## TASK GOAL
Within the material below, count how many lines contain "Gemkara". Answer with only that number.

## DATA LISTING
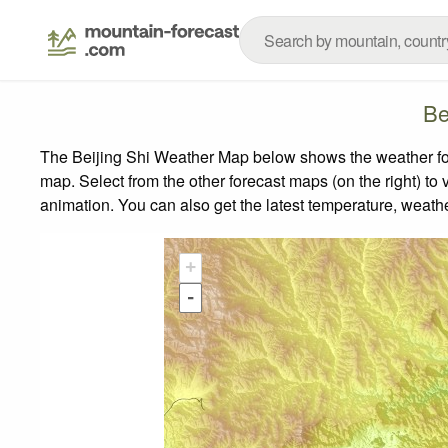
Be
The Beijing Shi Weather Map below shows the weather fore
map.
Select from the other forecast maps (on the right) to 
animation. You can also get the latest temperature, weath
+
-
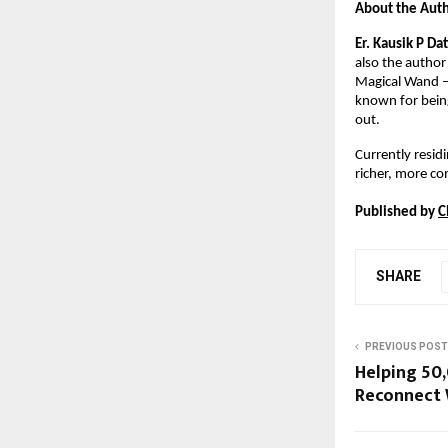
About the Aut
Er. Kausik P Da
also the author
Magical Wand – 
known for being
out.
Currently residi
richer, more con
Published by 
C
SHARE
PREVIOUS POST
Helping 50
Reconnect 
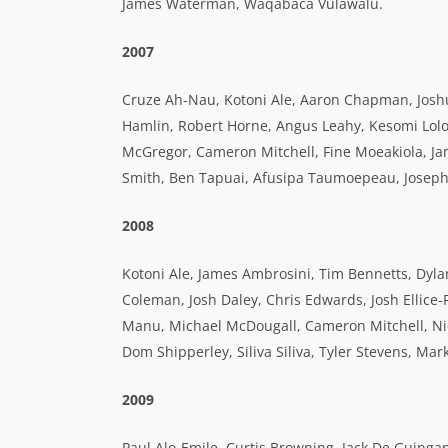
James Waterman, Waqabaca Vulawalu.
2007
Cruze Ah-Nau, Kotoni Ale, Aaron Chapman, Joshua
Hamlin, Robert Horne, Angus Leahy, Kesomi Lolo
McGregor, Cameron Mitchell, Fine Moeakiola, Ja
Smith, Ben Tapuai, Afusipa Taumoepeau, Joseph
2008
Kotoni Ale, James Ambrosini, Tim Bennetts, Dyl
Coleman, Josh Daley, Chris Edwards, Josh Ellice-
Manu, Michael McDougall, Cameron Mitchell, Nic
Dom Shipperley, Siliva Siliva, Tyler Stevens, Mar
2009
Paul Alo-Emile, Curtis Browning, Jack De Guingan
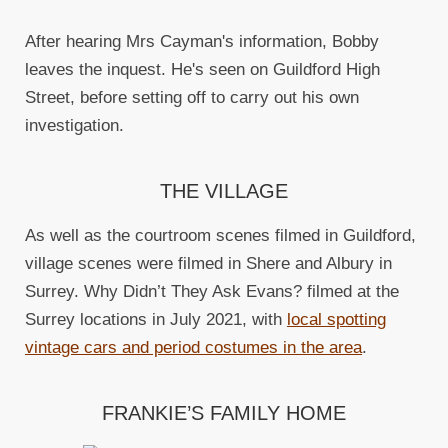
After hearing Mrs Cayman's information, Bobby
leaves the inquest. He's seen on Guildford High
Street, before setting off to carry out his own
investigation.
THE VILLAGE
As well as the courtroom scenes filmed in Guildford,
village scenes were filmed in Shere and Albury in
Surrey. Why Didn’t They Ask Evans? filmed at the
Surrey locations in July 2021, with
local spotting
vintage cars and period costumes in the area
.
FRANKIE’S FAMILY HOME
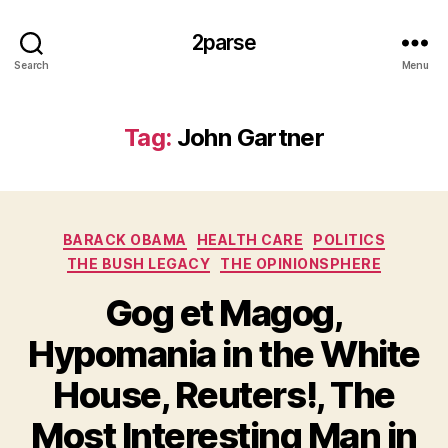
2parse
Search
Menu
Tag:
John Gartner
Categories
BARACK OBAMA
HEALTH CARE
POLITICS
THE BUSH LEGACY
THE OPINIONSPHERE
Gog et Magog,
Hypomania in the White
House, Reuters!, The
Most Interesting Man in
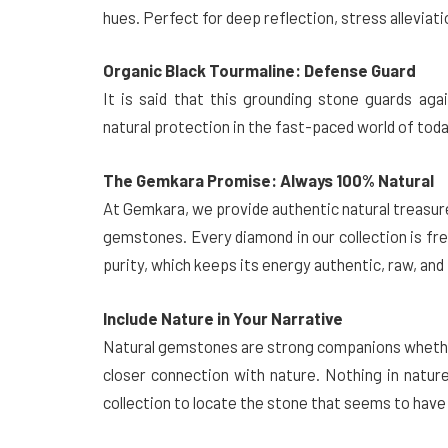
hues. Perfect for deep reflection, stress alleviati
Organic Black Tourmaline: Defense Guard
It is said that this grounding stone guards aga
natural protection in the fast-paced world of toda
The Gemkara Promise: Always 100% Natural
At Gemkara, we provide authentic natural treasures
gemstones. Every diamond in our collection is fre
purity, which keeps its energy authentic, raw, an
Include Nature in Your Narrative
Natural gemstones are strong companions whether 
closer connection with nature. Nothing in natur
collection to locate the stone that seems to have 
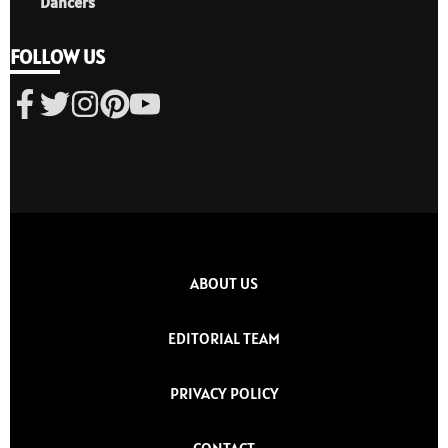
Dancers
FOLLOW US
ABOUT US
EDITORIAL TEAM
PRIVACY POLICY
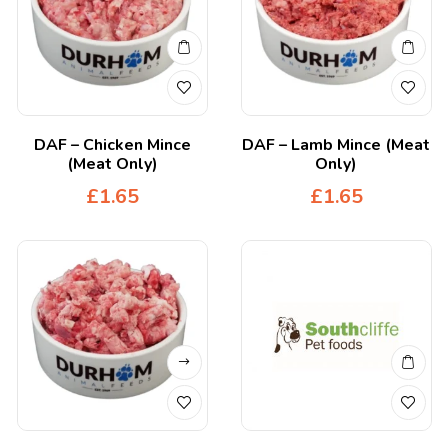
DAF – Chicken Mince
DAF – Lamb Mince (Meat
(Meat Only)
Only)
£
1.65
£
1.65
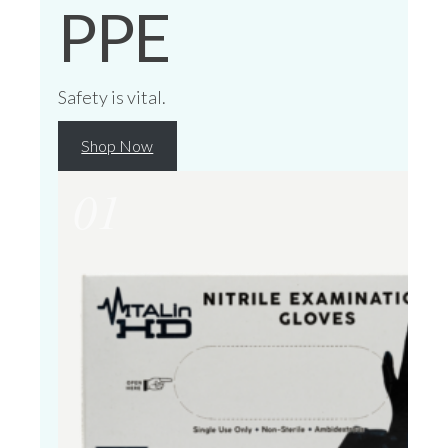
PPE
Safety is vital.
Shop Now
01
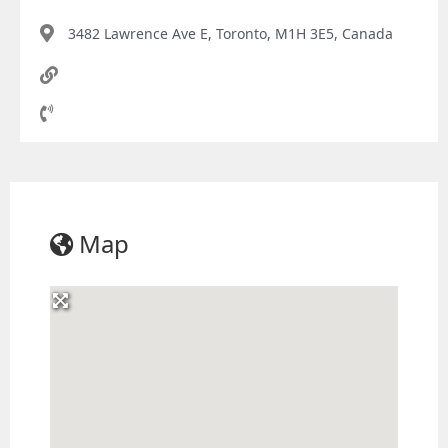
3482 Lawrence Ave E, Toronto, M1H 3E5, Canada
Map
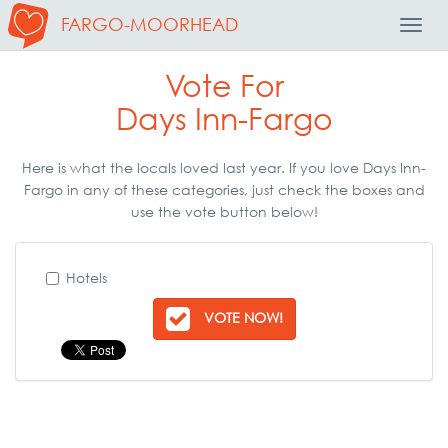
FARGO-MOORHEAD
Toggl
Navig
Vote For
Days Inn-Fargo
Here is what the locals loved last year. If you love Days Inn-
Fargo in any of these categories, just check the boxes and
use the vote button below!
Hotels
VOTE NOW!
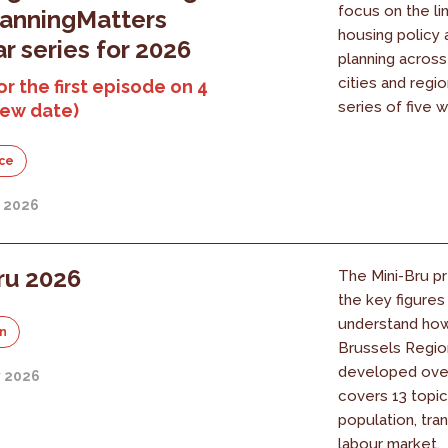
focus on the l
lanningMatters
housing policy 
r series for 2026
planning acros
cities and regi
or the first episode on 4
series of five w
new date)
ce
y 2026
ru 2026
The Mini-Bru pr
the key figure
understand ho
on
Brussels Regio
developed over 
y 2026
covers 13 topic
population, tra
labour market.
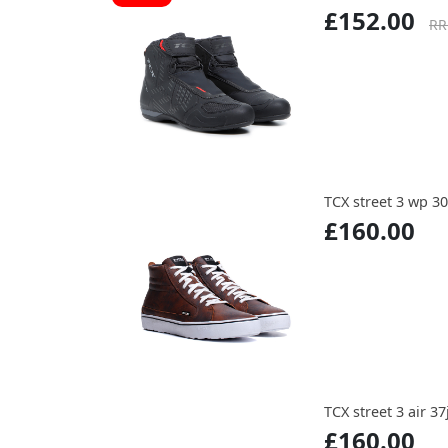
£152.00
RR
TCX street 3 wp 30
£160.00
TCX street 3 air 37
£160.00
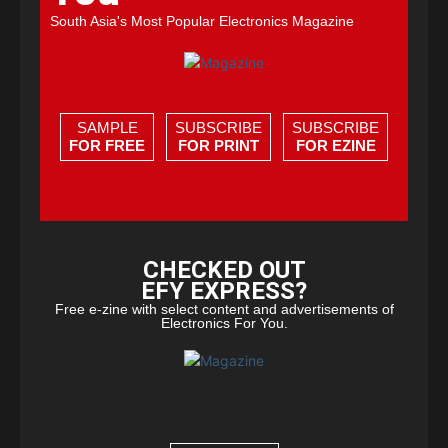
South Asia's Most Popular Electronics Magazine
SAMPLE
SUBSCRIBE
SUBSCRIBE
FOR FREE
FOR PRINT
FOR EZINE
CHECKED OUT
EFY EXPRESS?
Free e-zine with select content and advertisements of
Electronics For You.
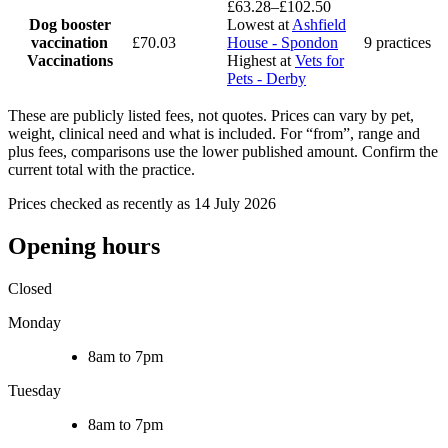
£63.28–£102.50
Dog booster
Lowest at
Ashfield
vaccination
£70.03
House - Spondon
9 practices
Vaccinations
Highest at
Vets for
Pets - Derby
These are publicly listed fees, not quotes. Prices can vary by pet,
weight, clinical need and what is included. For “from”, range and
plus fees, comparisons use the lower published amount. Confirm the
current total with the practice.
Prices checked as recently as 14 July 2026
Opening hours
Closed
Monday
8am to 7pm
Tuesday
8am to 7pm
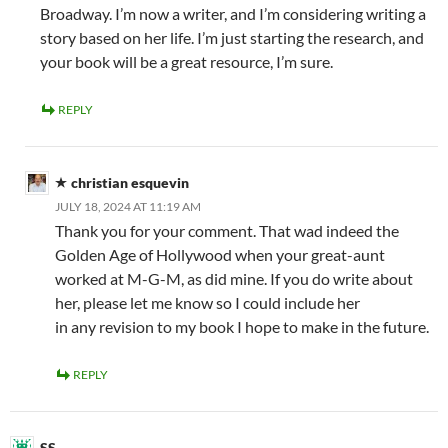
Broadway. I’m now a writer, and I’m considering writing a
story based on her life. I’m just starting the research, and
your book will be a great resource, I’m sure.
REPLY
christian esquevin
JULY 18, 2024 AT 11:19 AM
Thank you for your comment. That wad indeed the
Golden Age of Hollywood when your great-aunt
worked at M-G-M, as did mine. If you do write about
her, please let me know so I could include her
in any revision to my book I hope to make in the future.
REPLY
SS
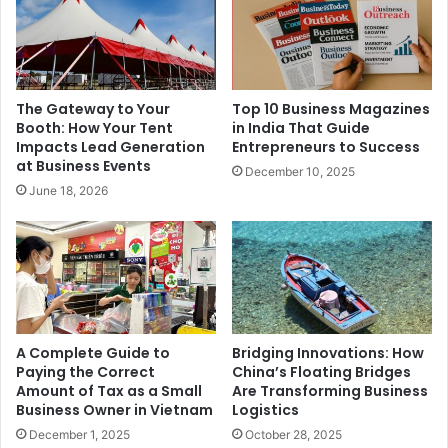
The Gateway to Your
Top 10 Business Magazines
Booth: How Your Tent
in India That Guide
Impacts Lead Generation
Entrepreneurs to Success
at Business Events
December 10, 2025
June 18, 2026
A Complete Guide to
Bridging Innovations: How
Paying the Correct
China’s Floating Bridges
Amount of Tax as a Small
Are Transforming Business
Business Owner in Vietnam
Logistics
December 1, 2025
October 28, 2025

## TASK OUTPUT
2